Woe to those who join house to house, who add field to field, until there is no more room, and you are made to dwell alone in the midst of the land.— Isaiah 5:8 (ESV)
He who loves money will not be satisfied with money, nor he who loves wealth, with his income; this also is vanity. — Ecclesiastes 5:10 (ESV)
As our society, and indeed our world, struggles with a wide array of problems and challenges, from the climate crisis to the COVID-19 pandemic, from migration to war and political dysfunction, one daunting reality haunts our political and economic debates: the rise of the Super Wealthy. The gap between those with the most and those with the least is greater now than at any other time in modern history, and the pandemic has only made the problem worse. In America, fewer than 600 people control wealth equivalent to that held by those on the bottom half of the economic scale. While this problem has always existed in human society, we propose that such hoarding of riches be re-examined in modern terms and be redefined as a mental illness.
Religious traditions and teachings have always viewed an obsession with wealth as a problem and an obstacle to a just society and positive relationship with the Divine. Jesus specifically says that you cannot worship both God and money (Luke 16:13), and the prophets chastise those who would hoard land over a just distribution of resources. Drawing upon the Matthew 25 passage that describes the necessity of caring for those who are marginalized in society, the Matthew 25 invitation seeks to eradicate poverty and dismantle structural racism, yet this vision continues to run up against the inequitable distribution of resources that would help solve these problems. In the face of thousands of years of teachings that implore humans to not worship money, we must ask ourselves: Why?
Every era defines and understands “sin,” our disordered relationship with ourselves, each other and God, in different ways. Theologians have used the idioms and concepts of their time to recognize that there are obstacles within human beings that prevent the manifestation of the Beloved Community. In our age, the concept of mental illness has found powerful resonance in a quest to describe the suffering and challenges we face in our quest for life-giving social relationships.
Unfortunately, the categories for mental illness have usually been used, and focused upon, those who struggle to “succeed” in society. With few exceptions, those who “prosper” rarely are labeled as mentally ill. Yet if their success causes immeasurable harm to society and others, perhaps we need to reconsider this bias. What if rather than being seen as “captains of industry,” people who accumulated billions of dollars were understood to be seriously ill individuals?
The Diagnostic and Statistical Manual of Mental Disorders defines hoarding disorder as follows: “Hoarding disorder is characterized by persistent difficulty discarding or parting with possessions, regardless of their actual value, as a result of a strong perceived need to save the items and the distress associated with discarding them. Hoarding disorder differs from normal collecting. For example, symptoms of hoarding disorder result in the accumulation of a large number of possessions that congest and clutter active living areas to the extent that their intended use is substantially compromised. The excessive acquisition form of hoarding disorder, which characterizes most but not all individuals with hoarding disorder, consists of excessive collecting, buying or stealing of items that are not needed or for which there is no available space.”
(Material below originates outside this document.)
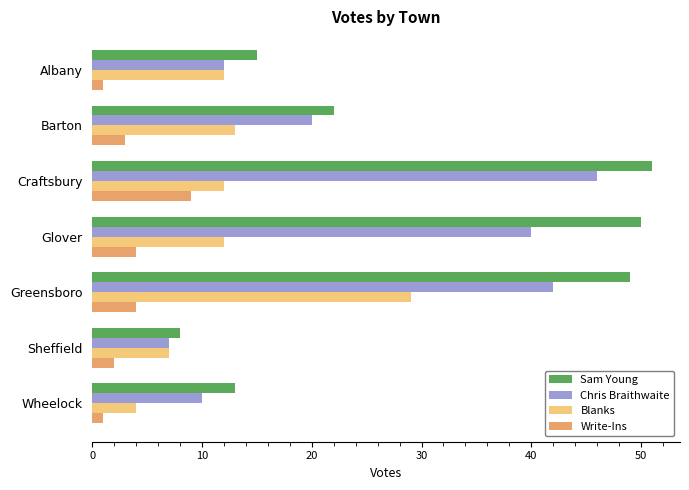

Count the number of data series in this chart.

4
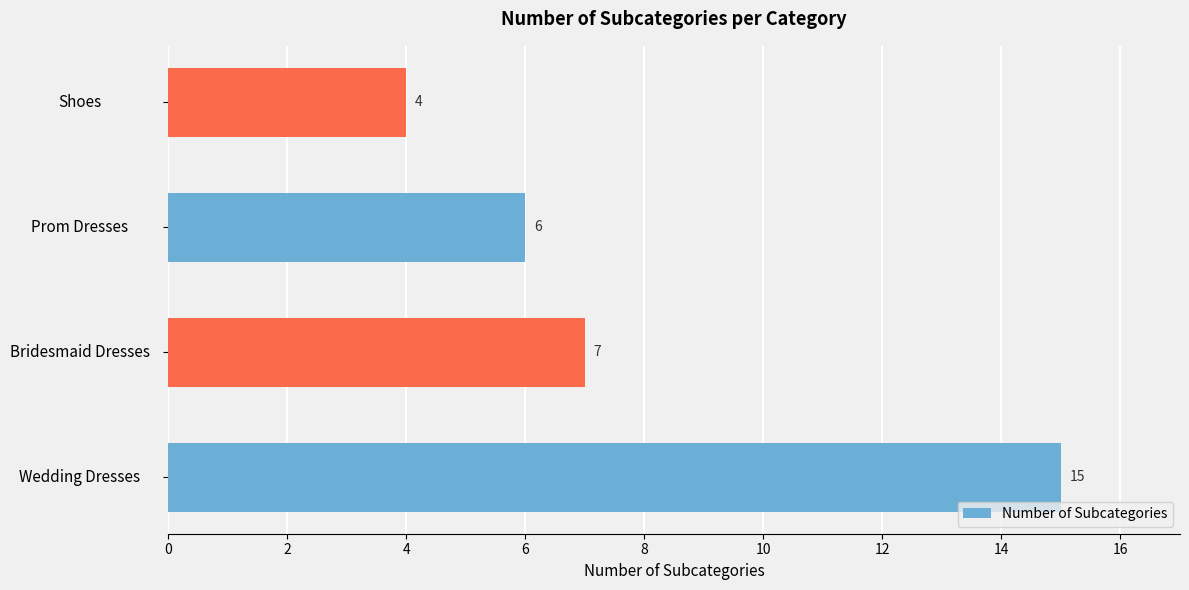

Rank the categories by value from lowest to highest.

Shoes, Prom Dresses, Bridesmaid Dresses, Wedding Dresses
As mentioned above, we usually understand someone with this disorder as “nonfunctional” and define hoarding in terms of personal clutter. But, as Isaiah recognized millennia ago, accumulation that prevents others from functioning is a social disease affecting the entire body of society. When one has so much that others cannot eat, as is the case with, for example, the Walton family (the owners of Walmart) who have billions of dollars while their workers go to food banks because they do not receive a living wage, then your possessions have congested the social space such that life becomes impossible. The massive over-accumulation by a few is causing planetary clutter while millions do not have basic needs met.
Recognizing such over-accumulation as an illness would realign our social thinking regarding such behavior and would encourage policy to address and limit the damage caused by these very disturbed individuals. It would also help give us a way forward as we seek to solve the problems caused by this behavior.
The treatment for hoarding recognizes that letting go of things is possible and brings life. The restoration of right relationship with “things” allows all to flourish. For people to make a living wage, even if it means a few billion less for some, would bring so much life to society as a whole. The “rich young ruler” (Mark 10:17–27) who encounters Jesus is an example of what is required: “performative religion,” the perception of “being good” isn’t enough, there is still one thing more. His sadness at hearing that he needs to let go of his money is recognition of the need for healing: There is something in his mind that is blocking his transformation. This is the illness of wealth hoarding. In our modern era, such people actively resist policies such as a wealth tax, or reparations for slavery, because the attachment of their illness generates a visceral reaction against letting go of some of their money.
Yet those of us who are committed to the Matthew 25 vision of a just kin-dom know that when the “mighty are brought low” (Mary’s vision in Luke 1) they actually become more healthy and human, and as the “lowly are lifted up” they are given space to flourish. This is the kingdom process that Jesus calls us to embrace.